[Collected data]
※
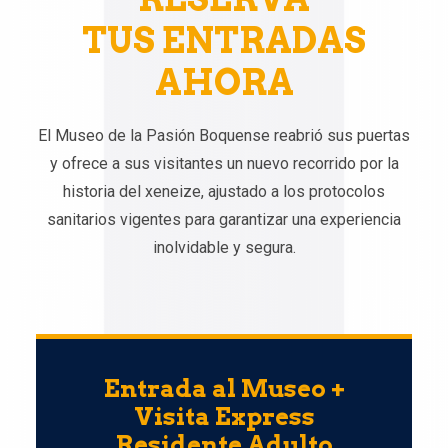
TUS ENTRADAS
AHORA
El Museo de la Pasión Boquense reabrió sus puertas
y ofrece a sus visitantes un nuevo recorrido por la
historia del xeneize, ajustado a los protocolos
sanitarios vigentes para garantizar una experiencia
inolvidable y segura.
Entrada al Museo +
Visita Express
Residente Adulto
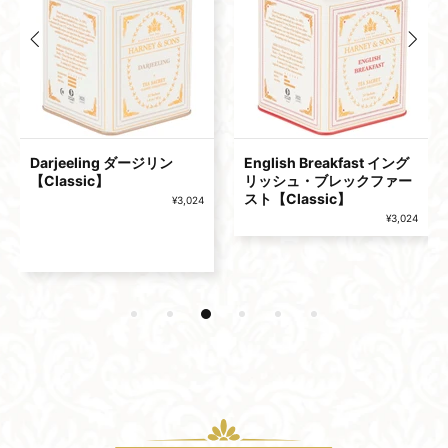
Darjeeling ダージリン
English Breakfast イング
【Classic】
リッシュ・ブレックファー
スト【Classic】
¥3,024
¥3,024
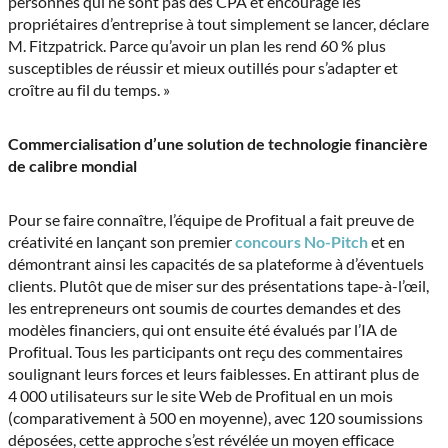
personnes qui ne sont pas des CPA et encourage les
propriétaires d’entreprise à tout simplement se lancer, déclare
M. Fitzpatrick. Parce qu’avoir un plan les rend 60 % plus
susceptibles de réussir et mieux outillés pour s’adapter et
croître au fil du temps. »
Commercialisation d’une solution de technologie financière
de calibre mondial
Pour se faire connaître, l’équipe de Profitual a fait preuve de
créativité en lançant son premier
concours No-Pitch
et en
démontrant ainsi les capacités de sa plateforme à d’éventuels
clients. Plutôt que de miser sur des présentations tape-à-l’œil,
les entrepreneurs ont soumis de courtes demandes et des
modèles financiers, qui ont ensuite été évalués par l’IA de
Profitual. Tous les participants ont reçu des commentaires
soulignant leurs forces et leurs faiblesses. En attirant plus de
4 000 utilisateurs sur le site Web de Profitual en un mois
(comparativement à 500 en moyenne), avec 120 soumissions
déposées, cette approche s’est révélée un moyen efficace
※
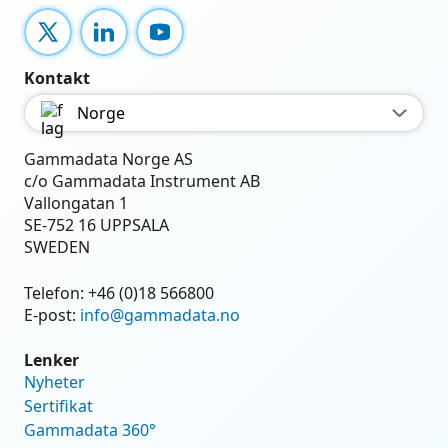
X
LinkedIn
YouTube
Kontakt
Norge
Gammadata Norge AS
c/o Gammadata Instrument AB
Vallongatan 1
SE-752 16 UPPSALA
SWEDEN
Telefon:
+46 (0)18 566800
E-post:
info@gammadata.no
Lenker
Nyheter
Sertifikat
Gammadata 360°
※
Task item:
Duplicate the listing above from the line containing "personnes qui ne" through the line containing "modèles financiers, qui", both of those lines included.

Solution to this task:
personnes qui ne sont pas des CPA et encourage les
propriétaires d’entreprise à tout simplement se lancer, déclare
M. Fitzpatrick. Parce qu’avoir un plan les rend 60 % plus
susceptibles de réussir et mieux outillés pour s’adapter et
croître au fil du temps. »
Commercialisation d’une solution de technologie financière
de calibre mondial
Pour se faire connaître, l’équipe de Profitual a fait preuve de
créativité en lançant son premier
concours No-Pitch
et en
démontrant ainsi les capacités de sa plateforme à d’éventuels
clients. Plutôt que de miser sur des présentations tape-à-l’œil,
les entrepreneurs ont soumis de courtes demandes et des
modèles financiers, qui ont ensuite été évalués par l’IA de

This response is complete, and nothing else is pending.